PASSAGE FOR REVIEW:

════

Only one executor is working in Cluster

My master is running and I am able to connect only one executor . Other executors are throwing the following error

Catastrophic failure occurred. Exiting. Information follows: Failed to start services, daemon exiting.
com.dremio.common.exceptions.UserException: The source ["__jobResultsStore"] is currently unavailable. Info: [[Message{level=ERROR, msg=Failure to create directory /data/DremioData/pdfs/results.}]].

My path setting in dremio.conf is
paths: {

the local path for dremio to store data.

local: “/data/DremioData/”

If I just stop Executor 1 and Start executor 2 with same setting , it is working . But if I start Executor 1 now, it starts throwing same error.

Did you check if you have right permissions on /data/DremioData directory so user that starts Dremio can write to it?

yes, I have full permission and its working if I am running first executor. Its always the 2nd executor which fails. If I change the sequence then again the last executor fails with the same error

Last or second? Did you try three executors?

3 nodes , first one is master and coordinator
2nd is first executor
3rd is 2nd executor
So I am able to connect only 1 executor ( irrespective of sequence)

Do you think path:local can be reason behind it as this setting Paths:local doesn’t exist in executor
executor config

services: {
coordinator.enabled: false,
coordinator.master.enabled: false,
executor.enabled: true
}

zookeeper: “xx.xxx.xx.xx:2181”

Your coordinator/master and executor dremio.conf should be pretty much the same except roles such as:

How many executors have you tested in your environment for single master ?

We support as many as needed.
The reason I was asking about three is to see whether it is second executor that is failing for you or last one. When you have two executors second == last, so hard to differentiate

ok, so actually only one executor is working irrespective os sequence of starting ( of executors)
do I need to use paths: dist instead of local ?

By default paths.dist is a derivative of paths.local.
Like: pdfs://"${paths.local}"/pdfs

What’s your dremio.conf on both executors?

same setting on both executors
paths: {

the local path for dremio to store data.

local: “/data/DremioData/”

the distributed path Dremio data including job results, downloads, uploads, etc

dist: “pdfs://”${paths.local}"/pdfs"

════

GIVEN DATA:
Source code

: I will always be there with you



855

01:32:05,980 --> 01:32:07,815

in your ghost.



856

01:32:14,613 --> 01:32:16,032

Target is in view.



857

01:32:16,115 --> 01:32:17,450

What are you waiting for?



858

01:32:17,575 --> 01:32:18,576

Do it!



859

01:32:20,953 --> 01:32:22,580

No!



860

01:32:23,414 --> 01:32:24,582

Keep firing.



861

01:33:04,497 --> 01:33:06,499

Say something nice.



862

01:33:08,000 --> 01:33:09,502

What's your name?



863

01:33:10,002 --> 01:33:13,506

════

WORK TO COMPLETE: In the thread about only one executor working in the cluster, list every setting in the executor config together with its value.

ANSWER TO THE PROBLEM:
- coordinator.enabled: false
- coordinator.master.enabled: false
- executor.enabled: true
- zookeeper: “xx.xxx.xx.xx:2181”